Spezies der Kfz-emittierten Platingruppenelemente (PGE) und ihre toxikologische Wirkung (Teil A)
Autor: Stüben D., Menzel C.M., Eckhardt J.-D., Zeller A., Hartwig A.
Quelle: Zwischenbericht anläßlich des Statusseminars des BWPLUS am 26.2. und 27.2.2002 im Forschungszentrum Karlsruhe (nur online als pdf-download) (2002)

Zusammenfassung

Seit Mitte der 80er Jahre werden die Platingruppenelemente Rh, Pd und Pt in Autoabgaskatalysatoren eingesetzt, jedoch während des Fahrbetriebes als Partikel mit einer Korngröße vorwiegend ≤ 10 µm emittiert. Die Aufnahme dieser Kfz-emittierten Partikel in Lungenzellen, Folgereaktionen und das toxische Potential der Platingruppenelemente hängen stark von der Form bzw. Spezies ab, in der sie in den Partikeln vorliegen. Zu diesem Zweck wurde eine Beprobungsstrategie konzipiert, die Kfz-emittierte PGE-Partikel in Abhängigkeit ihrer Korngröße direkt an einem Motorversuchsstand gewinnt. Weiterhin wurde eine Probennahme in den für Menschen relevanten Expositionshöhen (0 bis 2,5 m) an einer stark befahrenen Straße durchgeführt. Zusätzlich wurde Straßenstaub gesammelt und in mehrere Korngrößenklassen klassifiziert. Eine orientierende, mikroskopische Charakterisierung verdeutlichte für die Korngrößenfraktion < 2 mm eine stark heterogene Korngrößenverteilung. Nach Bestimmung der Gesamtkonzentrationen zeigte sich, daß mit abnehmender Partikelkorngröße (0,63 – 0,063 mm) die PGE-Konzentration zunimmt. Dies unterstreicht die potentielle, toxische Wirkung lungengängiger, Kfz-emittierter PGE-Partikel.
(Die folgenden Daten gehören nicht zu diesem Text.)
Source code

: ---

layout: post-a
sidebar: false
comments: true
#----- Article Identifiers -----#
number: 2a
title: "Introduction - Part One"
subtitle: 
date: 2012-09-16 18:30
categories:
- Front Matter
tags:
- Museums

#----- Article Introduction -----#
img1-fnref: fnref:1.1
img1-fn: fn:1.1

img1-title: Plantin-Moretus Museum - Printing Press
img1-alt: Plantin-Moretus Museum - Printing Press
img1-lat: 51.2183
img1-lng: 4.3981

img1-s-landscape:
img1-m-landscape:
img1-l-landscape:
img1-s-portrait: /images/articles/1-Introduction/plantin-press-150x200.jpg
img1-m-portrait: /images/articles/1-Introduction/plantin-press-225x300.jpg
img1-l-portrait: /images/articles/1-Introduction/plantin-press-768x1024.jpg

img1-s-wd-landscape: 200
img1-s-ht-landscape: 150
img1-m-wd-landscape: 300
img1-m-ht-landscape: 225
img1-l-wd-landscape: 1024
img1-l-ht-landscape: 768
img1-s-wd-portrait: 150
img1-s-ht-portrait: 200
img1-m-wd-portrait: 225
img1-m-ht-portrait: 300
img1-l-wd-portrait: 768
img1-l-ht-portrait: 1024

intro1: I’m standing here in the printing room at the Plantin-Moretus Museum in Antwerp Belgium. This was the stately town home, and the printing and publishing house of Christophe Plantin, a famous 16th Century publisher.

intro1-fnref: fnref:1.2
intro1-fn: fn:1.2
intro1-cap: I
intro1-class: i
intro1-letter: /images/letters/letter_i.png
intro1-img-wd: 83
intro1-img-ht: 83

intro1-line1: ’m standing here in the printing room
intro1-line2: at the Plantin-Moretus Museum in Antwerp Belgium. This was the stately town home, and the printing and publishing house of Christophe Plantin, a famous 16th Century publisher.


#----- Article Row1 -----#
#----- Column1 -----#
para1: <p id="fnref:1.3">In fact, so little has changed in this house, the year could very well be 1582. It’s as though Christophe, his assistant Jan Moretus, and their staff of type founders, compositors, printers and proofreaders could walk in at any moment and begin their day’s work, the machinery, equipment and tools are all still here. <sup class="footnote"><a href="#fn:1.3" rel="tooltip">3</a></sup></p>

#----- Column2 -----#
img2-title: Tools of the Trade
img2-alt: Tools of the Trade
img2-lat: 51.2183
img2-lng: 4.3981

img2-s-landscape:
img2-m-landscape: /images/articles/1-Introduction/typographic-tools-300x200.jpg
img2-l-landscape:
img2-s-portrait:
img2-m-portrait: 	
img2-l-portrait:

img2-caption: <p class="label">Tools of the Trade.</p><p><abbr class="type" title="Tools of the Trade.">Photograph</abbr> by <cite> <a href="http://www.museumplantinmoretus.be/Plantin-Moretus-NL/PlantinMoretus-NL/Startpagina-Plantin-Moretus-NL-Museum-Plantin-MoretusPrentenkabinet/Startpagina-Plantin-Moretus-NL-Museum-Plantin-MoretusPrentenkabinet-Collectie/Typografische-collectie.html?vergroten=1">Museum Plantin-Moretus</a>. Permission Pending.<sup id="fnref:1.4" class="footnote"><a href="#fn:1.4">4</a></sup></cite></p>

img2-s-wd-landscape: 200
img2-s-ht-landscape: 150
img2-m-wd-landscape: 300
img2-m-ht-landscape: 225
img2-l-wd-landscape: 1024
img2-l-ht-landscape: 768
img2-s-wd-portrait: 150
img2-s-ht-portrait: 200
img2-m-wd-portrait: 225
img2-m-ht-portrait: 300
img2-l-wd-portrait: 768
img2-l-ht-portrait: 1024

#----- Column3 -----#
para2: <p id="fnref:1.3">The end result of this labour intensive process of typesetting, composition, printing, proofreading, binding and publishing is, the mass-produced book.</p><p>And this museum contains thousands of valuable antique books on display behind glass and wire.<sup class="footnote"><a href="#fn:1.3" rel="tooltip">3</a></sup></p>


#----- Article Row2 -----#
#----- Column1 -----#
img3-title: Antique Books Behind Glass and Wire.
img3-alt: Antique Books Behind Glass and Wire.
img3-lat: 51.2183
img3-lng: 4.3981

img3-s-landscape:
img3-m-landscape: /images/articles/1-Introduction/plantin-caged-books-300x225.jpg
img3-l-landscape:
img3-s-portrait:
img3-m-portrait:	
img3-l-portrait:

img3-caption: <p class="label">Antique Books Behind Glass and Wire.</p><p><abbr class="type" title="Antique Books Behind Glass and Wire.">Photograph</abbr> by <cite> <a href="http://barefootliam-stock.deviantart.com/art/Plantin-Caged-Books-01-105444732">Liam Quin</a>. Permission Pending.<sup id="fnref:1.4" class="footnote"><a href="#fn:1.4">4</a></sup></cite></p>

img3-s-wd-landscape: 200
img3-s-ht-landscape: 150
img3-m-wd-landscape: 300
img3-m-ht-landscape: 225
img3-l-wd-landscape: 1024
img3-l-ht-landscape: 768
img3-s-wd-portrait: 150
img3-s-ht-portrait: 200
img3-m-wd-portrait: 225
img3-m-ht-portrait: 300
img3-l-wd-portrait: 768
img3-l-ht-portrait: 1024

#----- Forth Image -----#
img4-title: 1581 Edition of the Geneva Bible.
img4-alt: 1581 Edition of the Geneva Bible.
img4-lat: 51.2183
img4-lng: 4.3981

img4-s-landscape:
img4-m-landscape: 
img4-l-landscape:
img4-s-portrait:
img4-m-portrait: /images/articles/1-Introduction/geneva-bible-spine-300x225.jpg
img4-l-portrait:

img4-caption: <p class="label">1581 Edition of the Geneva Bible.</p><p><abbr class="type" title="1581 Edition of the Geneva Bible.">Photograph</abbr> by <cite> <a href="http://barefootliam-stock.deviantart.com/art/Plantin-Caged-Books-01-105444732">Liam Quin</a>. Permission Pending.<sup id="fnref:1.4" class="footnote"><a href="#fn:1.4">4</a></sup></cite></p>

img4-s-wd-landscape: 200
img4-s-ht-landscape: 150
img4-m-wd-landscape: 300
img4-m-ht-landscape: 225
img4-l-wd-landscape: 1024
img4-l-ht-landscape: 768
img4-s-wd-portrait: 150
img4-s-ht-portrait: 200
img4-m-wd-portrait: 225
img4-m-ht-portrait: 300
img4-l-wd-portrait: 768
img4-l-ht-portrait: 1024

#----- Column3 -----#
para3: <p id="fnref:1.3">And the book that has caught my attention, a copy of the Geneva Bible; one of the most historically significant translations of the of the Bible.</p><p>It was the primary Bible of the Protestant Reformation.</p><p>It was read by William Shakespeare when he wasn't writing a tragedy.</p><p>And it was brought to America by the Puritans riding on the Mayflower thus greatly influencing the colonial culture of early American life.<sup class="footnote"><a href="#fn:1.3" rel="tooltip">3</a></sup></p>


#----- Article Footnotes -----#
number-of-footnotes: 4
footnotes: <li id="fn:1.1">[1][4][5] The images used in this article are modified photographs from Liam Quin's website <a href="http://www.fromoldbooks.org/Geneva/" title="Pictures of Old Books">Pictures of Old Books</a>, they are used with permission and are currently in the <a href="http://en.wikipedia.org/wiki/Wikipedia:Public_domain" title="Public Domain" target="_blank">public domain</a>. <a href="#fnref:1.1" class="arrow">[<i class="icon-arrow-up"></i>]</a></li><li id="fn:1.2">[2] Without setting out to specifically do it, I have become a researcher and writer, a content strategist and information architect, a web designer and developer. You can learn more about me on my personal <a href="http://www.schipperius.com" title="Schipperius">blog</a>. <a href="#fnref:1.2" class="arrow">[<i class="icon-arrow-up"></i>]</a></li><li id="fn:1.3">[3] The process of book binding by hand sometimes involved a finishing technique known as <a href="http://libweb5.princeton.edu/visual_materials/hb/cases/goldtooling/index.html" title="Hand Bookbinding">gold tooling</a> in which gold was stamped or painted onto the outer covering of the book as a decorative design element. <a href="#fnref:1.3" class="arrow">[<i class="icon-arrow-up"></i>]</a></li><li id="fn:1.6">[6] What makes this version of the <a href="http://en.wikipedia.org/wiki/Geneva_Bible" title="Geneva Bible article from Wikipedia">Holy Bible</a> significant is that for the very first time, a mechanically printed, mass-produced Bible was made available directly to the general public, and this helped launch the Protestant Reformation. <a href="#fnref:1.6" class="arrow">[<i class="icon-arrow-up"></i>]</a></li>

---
In einem Schüttelversuch wurde nachgewiesen, daß die Löslichkeit elementar vorliegender PGE (Katalysatormaterial) stark durch die Anwesenheit von Komplexbildnern, in dem untersuchten Fall durch natürlich vorkommende Huminstoffe, erhöht wird. Weiterführende, sequentielle Extraktionen der einzelnen Staubproben in Kombination mit Röntgendiffraktometrie und –spektroskopie sollen Aufschluß über die PGE-Festphasenspeziation liefern. Die unumgänglichen Methodenentwicklungen neuer analytischer Verfahren, welche PGEGesamtkonzentrationen, insbesondere für Rh und Pd, in den gering anfallenden Probenmengen (größtenteils < 10 mg) ermitteln können, wird weiter vorangetrieben. Es wurden die PGEAnalysen für das Institut für Lebensmittelchemie und Toxikologie (Frau Prof. Hartwig) durchgeführt.